Figure 1. Carbon and GHG balances for three alternative coproduction options using natural gas, coal, and biomass to produce liquid fuels and electricity listed in Table 1. A) GTLE‐CCS, B) GBTLE‐CCS‐4.8%, and C) CBTLE‐CCS‐9.2%. 1st Bar shows fuel‐cycle‐wide GHG emission rate for crude oil products displaced by FTL; 2nd and 3rd bars show plant’s C balance (C output = C input); 4th bar shows fuel‐ cycle‐wide GHG emissions by component (positive and negative elements); 5th bar shows net fuel‐ cycle‐wide GHG emissions for FTL.


The economics of energy conversion coupled to CO2 EOR

The Williams Group has carried out an internal rate of return on equity analysis for the energy conversion systems listed in Table 1 to illuminate the economics of CO2 EOR in the absence of a carbon mitigation policy. Figure 2 shows that the most attractive option at high CO2 prices is the PC-CCS retrofit, but at low CO2 prices coproduction options are more profitable.

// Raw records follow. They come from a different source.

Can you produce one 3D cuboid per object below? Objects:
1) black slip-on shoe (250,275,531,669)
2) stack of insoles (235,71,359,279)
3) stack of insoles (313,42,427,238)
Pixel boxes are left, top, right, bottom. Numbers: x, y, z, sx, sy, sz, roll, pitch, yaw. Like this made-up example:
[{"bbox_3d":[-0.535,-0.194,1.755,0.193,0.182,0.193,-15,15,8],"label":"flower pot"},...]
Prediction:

Most CO2 EOR opportunities are in Texas and near the Gulf of Mexico. There are some old coal plants near such sites, the retrofit of which with CO2 scrubbers would be very profitable, because the current price paid for CO2 at the EOR site is $25 to $40 a tonne. But if an adequate CO2 pipeline infrastructure were in place, then coproduction plants located up to a couple of thousand km from EOR sites would be able to compete in EOR markets because these plants would be profitable even at plant gate selling prices of $0/t (Figure 2), while the cost of long-distance transport via trunk pipelines is likely to be in the range $20 to $30 a tonne. This finding implies that with this infrastructure, captured CO2 from as far away as wellhead-sited gas-based coproduction plants in Pennsylvania and New York using Marcellus and Utica shale gas and coal-based repowering coproduction plants in West Virginia could plausibly be competitive in CO2 EOR markets in both the Gulf region and in Texas.

Figure 2. Internal rate of return on equity (IRRE) for the alternatives to a written‐off coal plant (WO PC‐V ‐ Table 1), as a function of the plant‐gate CO2 selling price for EOR markets. Assumed prices: $2.0, $4.5, and $5.0 per GJ for coal, natural gas, and biomass, and $90/barrel for crude oil.

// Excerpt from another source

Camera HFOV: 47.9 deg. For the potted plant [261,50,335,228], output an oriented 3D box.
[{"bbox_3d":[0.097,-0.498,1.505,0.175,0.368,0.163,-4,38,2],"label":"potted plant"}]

Policy analysis relating to CO2 EOR and early action on CCS

The above analyses show that CO2 EOR offers the opportunity to launch CCS technologies in the market — even in the absence of a carbon mitigation policy, while generating significant reductions in GHG emissions for both power generation and liquid fuels production, using technologies that could be brought into the market now. Technologies making synthetic fuels and synfuels + electricity are key to making CO2 EOR a major CCS activity, because such systems would be able to compete even in distant EOR markets if an adequate CO2 pipeline infrastructure were in place.

But most energy investors and policymakers are unaware of the technologies offering these strategic opportunities, and this situation is likely to persist until one or more of these technologies coupled to CO2 EOR is demonstrated at commercial scale—an undertaking that is likely to require some kind of public sector support. Williams is investigating alternative public policy options by which some support might be provided, giving particular attention to opportunities that don’t require federal government expenditures, in light of fiscal constraints facing the federal government.

One of Williams’ 2011 activities was his participation in the Department of Energy’s Quadrennial Technology Review, the goal of which was to find ways to make the Department more effective in establishing the technologies it is trying to advance in the market. Williams discussed in both QTR meetings and in written submissions to the QTR the strategic importance of CO2 EOR and of tying synfuels and synfuels + electricity projects to CO2 EOR applications. The QTR report released in September 2011, though, made no mention of CO2 EOR.

In October 2011, Energy Secretary Chu asked the National Coal Council to prepare reports on CCS, CO2 EOR, and synfuels. Subsequently the NCC invited Williams to participate in this study. Williams has accepted and intends to bring to that study the perspective discussed here.